What the task requires
All of the entries below should be printed exactly; the pictures are to be left out.

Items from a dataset

-- Opening Marker --

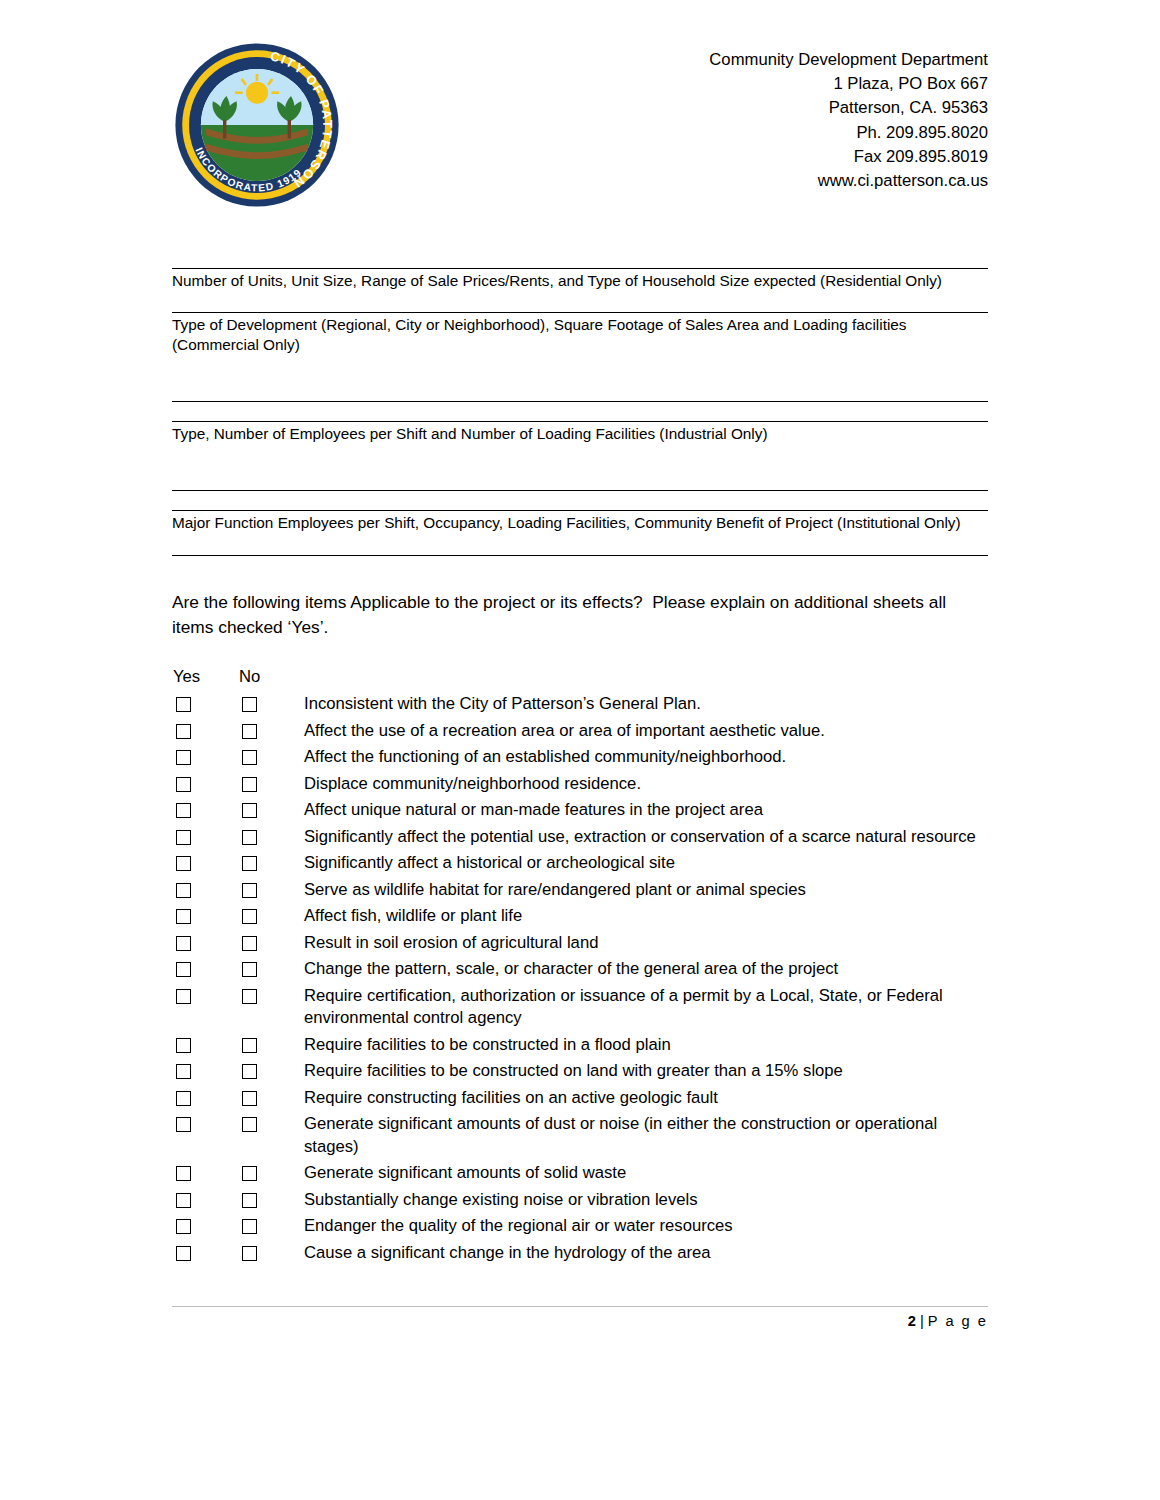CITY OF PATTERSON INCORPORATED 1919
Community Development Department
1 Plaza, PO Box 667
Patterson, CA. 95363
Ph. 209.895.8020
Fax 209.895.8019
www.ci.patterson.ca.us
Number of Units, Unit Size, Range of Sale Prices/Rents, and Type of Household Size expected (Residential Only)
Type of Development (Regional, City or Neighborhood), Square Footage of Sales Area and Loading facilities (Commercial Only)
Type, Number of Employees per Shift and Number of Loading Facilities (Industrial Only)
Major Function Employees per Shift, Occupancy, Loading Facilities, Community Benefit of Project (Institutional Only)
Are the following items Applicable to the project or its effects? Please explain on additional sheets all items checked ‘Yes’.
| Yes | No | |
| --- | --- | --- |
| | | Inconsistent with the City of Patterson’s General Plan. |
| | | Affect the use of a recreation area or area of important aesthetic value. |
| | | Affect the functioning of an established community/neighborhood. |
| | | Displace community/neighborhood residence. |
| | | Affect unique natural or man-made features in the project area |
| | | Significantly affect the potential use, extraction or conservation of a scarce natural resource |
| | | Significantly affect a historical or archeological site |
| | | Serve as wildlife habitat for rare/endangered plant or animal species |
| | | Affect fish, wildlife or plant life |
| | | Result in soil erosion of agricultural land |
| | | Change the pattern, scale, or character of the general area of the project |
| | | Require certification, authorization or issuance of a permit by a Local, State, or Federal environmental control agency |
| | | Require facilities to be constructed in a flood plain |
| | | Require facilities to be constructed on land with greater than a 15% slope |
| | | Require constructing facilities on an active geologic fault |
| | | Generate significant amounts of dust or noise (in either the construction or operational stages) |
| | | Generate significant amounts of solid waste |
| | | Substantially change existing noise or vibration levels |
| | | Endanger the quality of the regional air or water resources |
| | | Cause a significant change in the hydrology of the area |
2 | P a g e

-- Closing Marker --

Output for this exercise
CITY OF PATTERSON INCORPORATED 1919
Community Development Department
1 Plaza, PO Box 667
Patterson, CA. 95363
Ph. 209.895.8020
Fax 209.895.8019
www.ci.patterson.ca.us
Number of Units, Unit Size, Range of Sale Prices/Rents, and Type of Household Size expected (Residential Only)
Type of Development (Regional, City or Neighborhood), Square Footage of Sales Area and Loading facilities (Commercial Only)
Type, Number of Employees per Shift and Number of Loading Facilities (Industrial Only)
Major Function Employees per Shift, Occupancy, Loading Facilities, Community Benefit of Project (Institutional Only)
Are the following items Applicable to the project or its effects? Please explain on additional sheets all items checked ‘Yes’.
| Yes | No | |
| --- | --- | --- |
| | | Inconsistent with the City of Patterson’s General Plan. |
| | | Affect the use of a recreation area or area of important aesthetic value. |
| | | Affect the functioning of an established community/neighborhood. |
| | | Displace community/neighborhood residence. |
| | | Affect unique natural or man-made features in the project area |
| | | Significantly affect the potential use, extraction or conservation of a scarce natural resource |
| | | Significantly affect a historical or archeological site |
| | | Serve as wildlife habitat for rare/endangered plant or animal species |
| | | Affect fish, wildlife or plant life |
| | | Result in soil erosion of agricultural land |
| | | Change the pattern, scale, or character of the general area of the project |
| | | Require certification, authorization or issuance of a permit by a Local, State, or Federal environmental control agency |
| | | Require facilities to be constructed in a flood plain |
| | | Require facilities to be constructed on land with greater than a 15% slope |
| | | Require constructing facilities on an active geologic fault |
| | | Generate significant amounts of dust or noise (in either the construction or operational stages) |
| | | Generate significant amounts of solid waste |
| | | Substantially change existing noise or vibration levels |
| | | Endanger the quality of the regional air or water resources |
| | | Cause a significant change in the hydrology of the area |
2 | P a g e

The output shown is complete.